We moeten voorkomen dat AI het zoveelste terrein wordt waarop besluitvormers om vergiffenis vragen in plaats van om toestemming. Daarom hebben de Hoge Commissaris voor de Mensenrechten van de Verenigde Naties en anderen opgeroepen tot een moratorium op de invoering van AI-systemen totdat de ethische en mensenrechtenkaders zijn bijgewerkt om rekening te kunnen houden met de potentiële schade ervan.
Om de juiste kaders te creëren moet een consensus worden bereikt over de basisbeginselen die ten grondslag moeten liggen aan het ontwerp en het gebruik van voorspellende AI-instrumenten. Gelukkig heeft de wedloop naar AI ook geleid tot een golf van onderzoek, initiatieven, instituten en netwerken op het gebied van ethiek. En hoewel het maatschappelijk middenveld het voortouw heeft genomen, zijn ook intergouvernementele instanties zoals de OESO en de UNESCO hierbij betrokken.
De VN werkt al minstens sinds 2021 aan universele normen voor ethische AI. Bovendien heeft de Europese Unie een AI-wet voorgesteld – de eerste dergelijke inspanning van een grote regelgever – die bepaalde toepassingen (zoals die welke lijken op het Chinese sociale-kredietstelsel) zou blokkeren en andere toepassingen met een hoog risico zou onderwerpen aan specifieke eisen en toezicht.
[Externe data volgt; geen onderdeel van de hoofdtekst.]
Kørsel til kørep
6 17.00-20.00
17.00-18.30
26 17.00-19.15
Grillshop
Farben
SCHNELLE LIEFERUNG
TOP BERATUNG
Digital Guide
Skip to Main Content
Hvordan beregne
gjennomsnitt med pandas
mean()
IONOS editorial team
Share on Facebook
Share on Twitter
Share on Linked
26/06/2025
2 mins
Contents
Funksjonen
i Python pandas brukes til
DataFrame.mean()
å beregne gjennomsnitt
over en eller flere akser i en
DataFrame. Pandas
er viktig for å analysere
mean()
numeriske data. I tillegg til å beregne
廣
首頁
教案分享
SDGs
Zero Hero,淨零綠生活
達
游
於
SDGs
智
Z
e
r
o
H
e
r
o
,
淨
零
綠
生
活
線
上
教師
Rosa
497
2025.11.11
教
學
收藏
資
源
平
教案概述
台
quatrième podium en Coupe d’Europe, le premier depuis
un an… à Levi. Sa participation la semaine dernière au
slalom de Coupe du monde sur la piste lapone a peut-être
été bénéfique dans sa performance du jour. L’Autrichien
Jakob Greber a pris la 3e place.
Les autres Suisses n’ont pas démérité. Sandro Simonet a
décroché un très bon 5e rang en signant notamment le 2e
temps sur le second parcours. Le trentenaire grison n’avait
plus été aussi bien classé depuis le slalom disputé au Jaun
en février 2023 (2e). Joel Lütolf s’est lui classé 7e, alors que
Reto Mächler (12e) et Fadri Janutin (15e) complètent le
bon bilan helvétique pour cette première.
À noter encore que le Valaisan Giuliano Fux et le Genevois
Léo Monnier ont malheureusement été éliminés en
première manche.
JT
Tot nu toe is dit debat vooral in Noord-Amerika en West-Europa gevoerd. Maar lage- en middeninkomenslanden hebben hun eigen basisbehoeften, zorgen en sociale ongelijkheden waarmee rekening moet worden gehouden. Er is overvloedig onderzoek dat aantoont dat technologieën die zijn ontwikkeld door en voor markten in geavanceerde economieën vaak ongeschikt zijn voor minder ontwikkelde economieën.
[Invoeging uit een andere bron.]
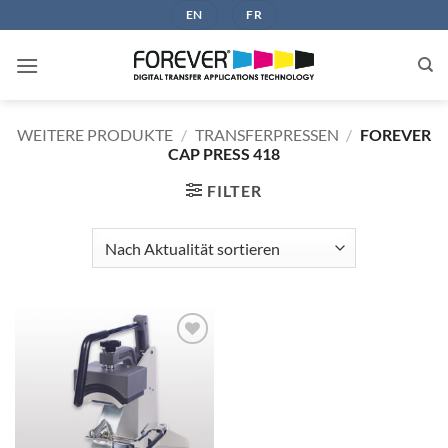
Zum
EN
FR
Inhalt
springen
WEITERE PRODUKTE
/
TRANSFERPRESSEN
/
FOREVER
CAP PRESS 418
FILTER
zur
Wunschliste
hinzufügen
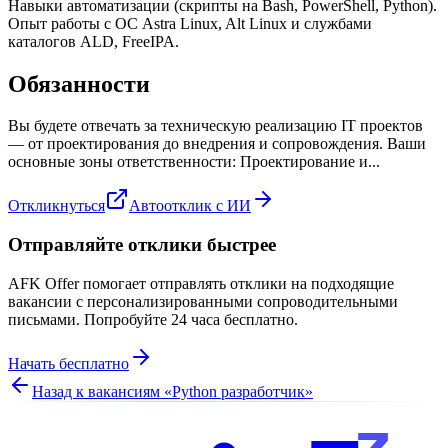
Навыки автоматизации (скрипты на Bash, PowerShell, Python).
Опыт работы с ОС Astra Linux, Alt Linux и службами
каталогов ALD, FreeIPA.
Обязанности
Вы будете отвечать за техническую реализацию IT проектов
— от проектирования до внедрения и сопровождения. Ваши
основные зоны ответственности: Проектирование и...
Откликнуться
Автоотклик с ИИ
Отправляйте отклики быстрее
AFK Offer помогает отправлять отклики на подходящие
вакансии с персонализированными сопроводительными
письмами. Попробуйте 24 часа бесплатно.
Начать бесплатно
Назад к вакансиям «
Python разработчик
»
z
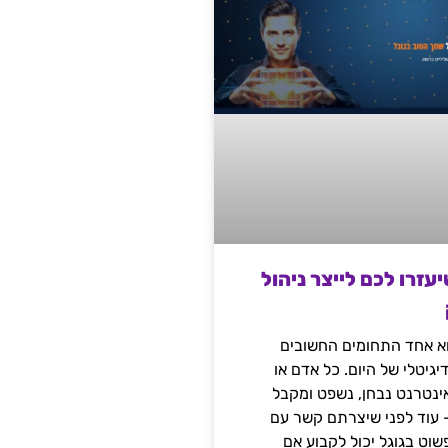
שיעזרו לכם לייצר ניהול
הוא אחד התחומים החשובים
יגיטלי של היום. כל אדם או
נטרנט נבחן, נשפט ומקבל
– עוד לפני שיצרתם קשר עם
שוט בגוגל יכול לקבוע אם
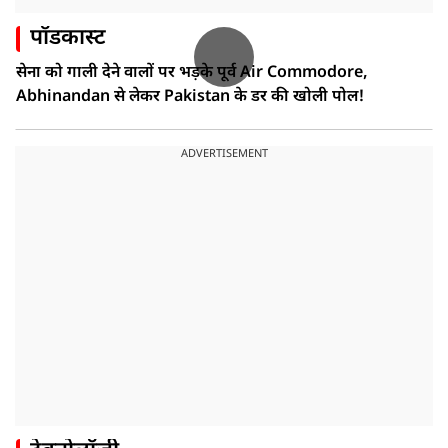
पॉडकास्ट
सेना को गाली देने वालों पर भड़के पूर्व Air Commodore,
Abhinandan से लेकर Pakistan के डर की खोली पोल!
ADVERTISEMENT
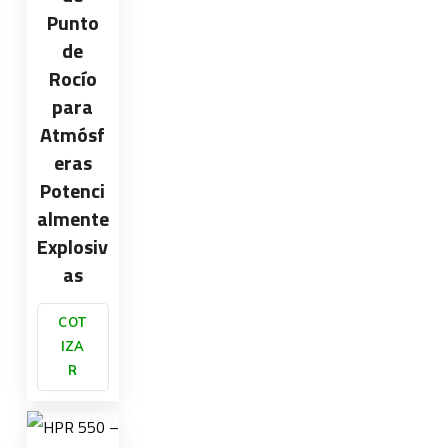
Punto
de
Rocío
para
Atmósf
eras
Potenci
almente
Explosiv
as
COT
IZA
R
Als de nieuwe AI-instrumenten eenvoudigweg worden ingevoerd en op grote schaal worden gebruikt voordat de nodige bestuursstructuren zijn opgezet, kunnen zij makkelijk meer kwaad dan goed doen. Met al deze kwesties moet rekening worden gehouden als we werkelijk universele beginselen voor AI-governance willen opstellen.
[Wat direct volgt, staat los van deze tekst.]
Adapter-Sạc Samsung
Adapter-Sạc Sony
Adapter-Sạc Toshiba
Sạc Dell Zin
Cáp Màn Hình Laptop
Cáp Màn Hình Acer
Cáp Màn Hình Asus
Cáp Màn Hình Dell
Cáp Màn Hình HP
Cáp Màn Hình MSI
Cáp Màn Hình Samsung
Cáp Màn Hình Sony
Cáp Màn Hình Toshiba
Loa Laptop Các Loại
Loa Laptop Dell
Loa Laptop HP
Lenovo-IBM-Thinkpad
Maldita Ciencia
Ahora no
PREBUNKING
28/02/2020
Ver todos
Het Igarapé-instituut en New America erkennen deze lacunes en hebben onlangs een nieuwe Global Task Force on Predictive Analytics for Security and Development opgericht. De taskforce zal voorvechters van digitale rechten, partners uit de publieke sector, tech-ondernemers en sociale wetenschappers uit Noord- en Zuid-Amerika, Afrika, Azië en Europa bijeenbrengen om de beginselen vast te stellen voor het gebruik van voorspellende technologieën voor openbare veiligheid en duurzame ontwikkeling in het Mondiale Zuiden.
Het formuleren van deze beginselen en normen is slechts de eerste stap. De grotere uitdaging zal zijn om de internationale, nationale en subnationale samenwerking en coördinatie tot stand te brengen die nodig zullen zijn om ze in wetgeving en praktijk om te zetten. In de wereldwijde haast om nieuwe voorspellende AI-instrumenten te ontwikkelen en in te zetten, zijn kaders voor schadepreventie essentieel om een veilige, welvarende, duurzame en mensgerichte toekomst te garanderen.